Fathers, Groom's dad's don't typically have a large role in the wedding. They are probably the person the groom goes to for advice, but as far as wedding planning I think they enjoy taking the backseat and enjoying the party.
Mothers, Groom's mom's do usually really want to be included during the whole process and including her as much as possible will really be to the benefit of everyone. Keep your mother in law involved by giving her tasks. Typically your mother in law (or her friends) may want to throw you and your husband to be a shower in her home town and will likely want to take the front seat in planning the rehearsal dinner. These events are really important to her and in general it is easiest and the best course of action to go with the flow. If there are parts of the event that you really aren't thrilled with (perhaps she's envisioning a larger rehearsal dinner than your wedding) talk it over with your fiance and if you guys really can't live with her plans than have him talk to her. Present your case fairly and calmly offer alternatives. In general be thankful. Remember she wants to show how happy she is for both of you!

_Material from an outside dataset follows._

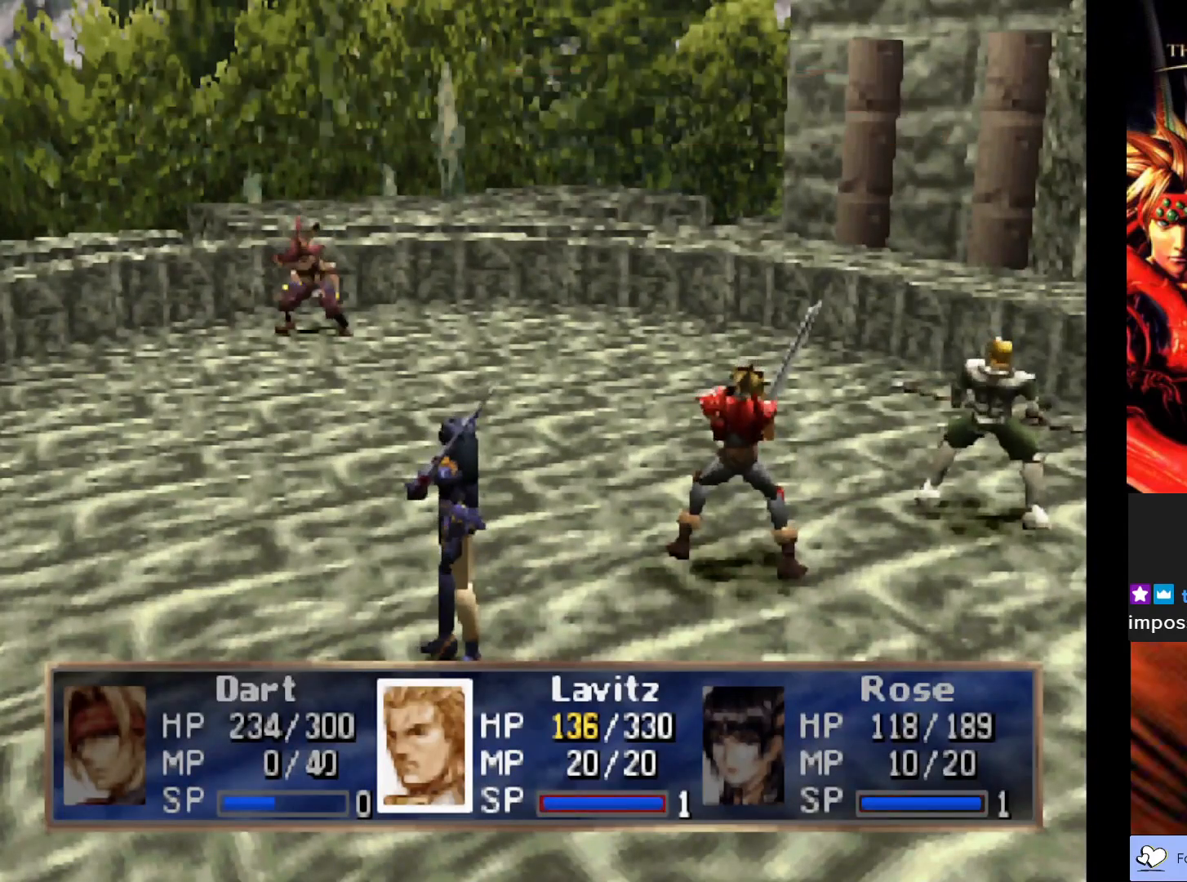
{"buttons": [], "left_stick": "center", "events": []}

If possible have your mother in law tour the venue with you and your mom. Ask her for her advice, share your ideas with her, take her for one of your dress fittings, ask her to come for one of the tastings. In my opinion most mother in laws want to feel involved. The more involved you keep her the happier everyone will be.
When things get sticky and sometimes they do it's important that you and your fiance present a united front. I think that usually each person knows the best way to deal with their families and therefore if you are having an issue with his family than it's better to ask him how it should be handled. If possible have him do the talking, if it's not possible than ask him how to talk to his parents.